Near death experience on the banks of the Zambezi River
The word “soothing” is itself soothing; is that onomatopoeia?
I guess that’s not enough for a blog post, so I’ll tell you about the time I almost died by the mighty Zambezi River.
We were in the middle of driving from Pretoria, South Africa, to Mansa, Zambia, which took four full days of driving. And I mean FULL days, we didn’t really even stop to eat, except once in Mazabuka, where I went into the American-1950s-diner themed fast food place (restaurant is too exuberant of a word for it) and as if it wasn’t already weird enough, I perused the menu and asked for the rice and chicken. No rice and chicken. The curry rice? No curry rice. Meat pie? No meat pie. (Not sure what these were all doing on the menu of a place with drawings of Chevies with James Dean and Marilyn Monroe driving past Route 66 signs, but it’s Zambia, so we’ll give them the benefit of the doubt.) What do you have? Kentucky fried chicken and fries. Despite the fact that this was not on the menu. Okay, I’ll take that and a soda called “Tingling.” It was actually a pretty good meal (Tingling turned out to be an excellent ginger ale).
But anyway, it was four full days of driving, so we stopped off halfway to rest for a couple days, which just happened to be at Victoria Falls, which is truly one of the most ridiculously epic places on Earth.
It is the largest waterfall on Earth, a mile long, 360 feet tall. It was incredible. If the falls don’t take your breath away, the cold mist that rains down on you will. It is chilly rain under the clear, hot African sun, kind of a trip, no?
A couple of local guys moonlighting as Vic Falls tour guides took us out along the top of the falls, walking first on a handswidth-wide submerged concrete wall where you had to grip tightly with your toes to resist the remarkably strong Zambezi current that wanted to sweep you over the edge, then down to the very edge of the falls.

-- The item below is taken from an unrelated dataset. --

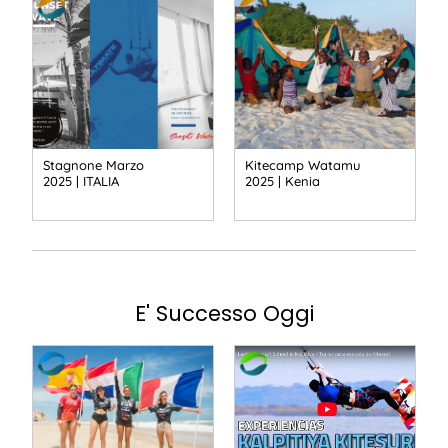
Stagnone Marzo
Kitecamp Watamu
2025 | ITALIA
2025 | Kenia
E' Successo Oggi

Then we went river rafting past class 4 rapids with names like Devil’s Toilet Bowl, Oblivion, and Gnashing Jaws of Death. It was fantastic, but not when I almost died. No, I almost died at the malicious hands of something far more evil. Tiny little evil hands.

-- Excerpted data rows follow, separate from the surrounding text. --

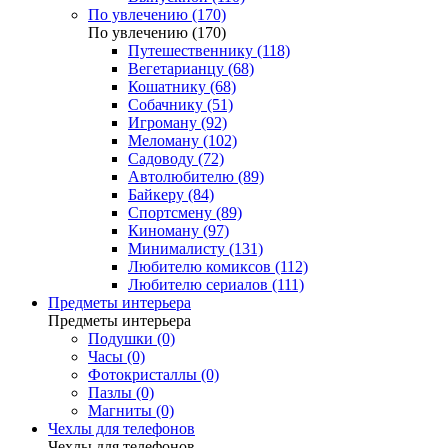
По увлечению (170)
По увлечению (170)
Путешественнику (118)
Вегетарианцу (68)
Кошатнику (68)
Собачнику (51)
Игроману (92)
Меломану (102)
Садоводу (72)
Автолюбителю (89)
Байкеру (84)
Спортсмену (89)
Киноману (97)
Минималисту (131)
Любителю комиксов (112)
Любителю сериалов (111)
Предметы интерьера
Предметы интерьера
Подушки (0)
Часы (0)
Фотокристаллы (0)
Пазлы (0)
Магниты (0)
Чехлы для телефонов
Чехлы для телефонов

This, my friends, is a vervet.
Cute, right? WRONG! This is a deceitful, cold-hearted little servant of Beelzebub who is just waiting for you to let down your guard. Here is another picture.
Did you let down your guard? You let down your guard, didn’t you? Yup. Sorry. You’re dead.
Was it the hand that got you? The cute little, furry hand, that holds the piece of bread the tourist in front of you just gave the little guy? Pretty cute, right?
Then I bent down to take his little itsy-bitsy-picture-wicture…
and the vile little son of a bitch was after me.
But I had no bread. Oh but he wasn’t after bread, no no no, he was after something fresher, bloodier, living-er.
What had been a cute and somewhat irascible presence in our campground on the first day was transformed into a half dozen remarkably fast-moving furry forms of flesh-seeking malice. Especially the little one, he was the worst.
Okay, not that small.
There, like that. Inside that pooched little mouth are way too many needle sharp teeth, and those cute little hands were suddenly far too eager to rend my skin like jello in the sun, man.
Actually, here is the actual picture I took, the only one I managed before the hunt was on.
That long tail is used for balance while flying through the air prior to biting off innocent Americans’ faces.
Seriously! The little one was pissed that I had no food, and got aggressive. Then the adults, including the (suddenly much larger looking) alpha male picked up the mood and things got freaky, fast.
Now, I must insist on a little credit here. I was with two women, and I let both of them go first while I stayed firmly placed between them and harms way. And by “firmly” I mean “gradually backing away while visions of a cross between Outbreak and the Texas Chainsaw Massacre play in my head and I wonder why I didn’t sign up for health insurance before coming.”
We made it into the parking lot, an arbitrary boundary that they luckily seemed to respect. Our hearts were racing, skin chilled, limbs rubbery with adrenaline. At the far end of the lot a taxi was just pulling away and the driver shouted out his window “be nice to the monkeys!”